TEXT SECTION —
* start *

# Looking for an old recipe w/dill sauce



## suziquzie (Nov 29, 2007)

It dawned on me that someone here may have my answer. When I was a kid my parents used to make a pasta dish that had a lemon dill sauce. Mom said you used an egg yolk and cream, blended it and tempered it up to coat. Neither of my parents can remember how to make it for some reason, even though we had it all the time. All they do remember is that it came from the New York Times maybe in the mid 70's....
I have tried looking at thier website and googling it. I've found close but no cigar. Any thoughts?


----------



## Bilby (Nov 29, 2007)

The egg yolk and cream bit make me think of a carbonara, although some Italians say that you shouldn't use cream but then I have heard other Italians say you should! I'll have it either way personally! 
Did it have anything else in it like a meat or veges?

See if anything here helps you:

The New York Times: Archive Search for 'pasta dill recipe'


----------



## suziquzie (Nov 29, 2007)

Nope it was just pasta. 
You're right it was similar in texture to carbonara, and got thick and sticky like cold alfredo when it cooled a bit. 
Maybe some lemon in it also?


----------



## Bilby (Nov 29, 2007)

Gee you were quick! I added a link to my other post.


----------



## suziquzie (Nov 29, 2007)

Hey when my e-mail dings I'm there!!

How cheap!!!! You can't read the article unless you pay 99 cents, or buy a subscription to the paper!!!! You can't even tell if it's the right article before you buy it..

I changed the thread title maybe that will ring more bells.


----------



## Bilby (Nov 29, 2007)

Sorry about the pay thing. Have to say once I saw one of the sublinks that suggested several recipes were there, I just bailed!  If I had seen that, I wouldn't have bothered you with it!


----------



## suziquzie (Nov 29, 2007)

* end *

RECORD EXTRACTS —
* start *

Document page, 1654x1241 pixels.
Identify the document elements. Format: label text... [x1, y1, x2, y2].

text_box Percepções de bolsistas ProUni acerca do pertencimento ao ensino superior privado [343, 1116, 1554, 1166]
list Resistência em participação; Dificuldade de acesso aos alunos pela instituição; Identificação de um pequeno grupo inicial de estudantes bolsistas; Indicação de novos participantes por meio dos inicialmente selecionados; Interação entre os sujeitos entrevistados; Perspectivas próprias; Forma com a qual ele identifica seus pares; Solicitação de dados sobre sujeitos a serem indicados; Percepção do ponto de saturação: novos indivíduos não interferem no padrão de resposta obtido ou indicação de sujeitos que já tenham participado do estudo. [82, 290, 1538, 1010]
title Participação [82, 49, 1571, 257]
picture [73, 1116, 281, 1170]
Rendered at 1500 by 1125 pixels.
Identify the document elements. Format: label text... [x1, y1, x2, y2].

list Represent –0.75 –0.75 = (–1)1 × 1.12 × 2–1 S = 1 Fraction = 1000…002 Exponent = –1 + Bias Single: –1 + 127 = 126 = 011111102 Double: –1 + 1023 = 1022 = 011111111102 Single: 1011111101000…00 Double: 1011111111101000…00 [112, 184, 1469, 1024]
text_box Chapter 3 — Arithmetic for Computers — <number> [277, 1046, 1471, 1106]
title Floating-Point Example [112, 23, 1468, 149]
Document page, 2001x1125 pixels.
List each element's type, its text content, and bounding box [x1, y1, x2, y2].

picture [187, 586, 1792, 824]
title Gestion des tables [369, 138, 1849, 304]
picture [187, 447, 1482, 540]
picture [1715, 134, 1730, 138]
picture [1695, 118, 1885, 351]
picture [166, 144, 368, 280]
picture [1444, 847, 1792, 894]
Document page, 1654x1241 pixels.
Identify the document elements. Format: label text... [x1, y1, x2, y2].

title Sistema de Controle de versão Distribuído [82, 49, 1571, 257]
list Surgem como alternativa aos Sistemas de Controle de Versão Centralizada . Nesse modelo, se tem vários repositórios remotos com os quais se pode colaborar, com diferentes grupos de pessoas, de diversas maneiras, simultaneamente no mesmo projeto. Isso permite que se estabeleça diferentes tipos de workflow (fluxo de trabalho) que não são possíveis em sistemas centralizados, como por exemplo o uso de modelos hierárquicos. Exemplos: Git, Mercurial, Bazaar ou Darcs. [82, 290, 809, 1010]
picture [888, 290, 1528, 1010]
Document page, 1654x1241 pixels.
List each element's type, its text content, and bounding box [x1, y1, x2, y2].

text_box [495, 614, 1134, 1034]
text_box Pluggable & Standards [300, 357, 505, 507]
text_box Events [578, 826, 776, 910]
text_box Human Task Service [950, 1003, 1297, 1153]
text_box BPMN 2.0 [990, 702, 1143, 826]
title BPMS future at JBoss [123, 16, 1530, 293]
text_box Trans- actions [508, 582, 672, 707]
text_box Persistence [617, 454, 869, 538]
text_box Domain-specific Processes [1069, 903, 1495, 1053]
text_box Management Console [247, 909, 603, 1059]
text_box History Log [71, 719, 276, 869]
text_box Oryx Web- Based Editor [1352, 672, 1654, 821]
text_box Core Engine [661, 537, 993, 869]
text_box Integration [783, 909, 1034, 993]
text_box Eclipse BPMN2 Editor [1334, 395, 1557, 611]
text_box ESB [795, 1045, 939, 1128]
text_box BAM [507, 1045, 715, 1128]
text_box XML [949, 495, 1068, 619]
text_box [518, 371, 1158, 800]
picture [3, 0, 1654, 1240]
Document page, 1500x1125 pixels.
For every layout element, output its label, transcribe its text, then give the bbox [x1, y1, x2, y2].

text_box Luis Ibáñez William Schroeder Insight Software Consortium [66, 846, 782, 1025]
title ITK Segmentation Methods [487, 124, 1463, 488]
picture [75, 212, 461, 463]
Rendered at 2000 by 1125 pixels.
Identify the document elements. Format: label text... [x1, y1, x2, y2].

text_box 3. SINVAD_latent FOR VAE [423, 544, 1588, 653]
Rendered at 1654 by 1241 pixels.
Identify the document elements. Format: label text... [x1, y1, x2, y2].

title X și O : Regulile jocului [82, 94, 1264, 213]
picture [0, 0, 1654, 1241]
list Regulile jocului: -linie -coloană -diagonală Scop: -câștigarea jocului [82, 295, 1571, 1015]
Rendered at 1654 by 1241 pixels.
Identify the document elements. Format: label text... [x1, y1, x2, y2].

* end *

DIRECTIONS —
Name every ingredient that suziquzie mentions as part of the pasta dish her parents used to make in the dill sauce thread.

CORRECT RESPONSE —
- Pasta
- Lemon
- Dill
- Egg yolk
- Cream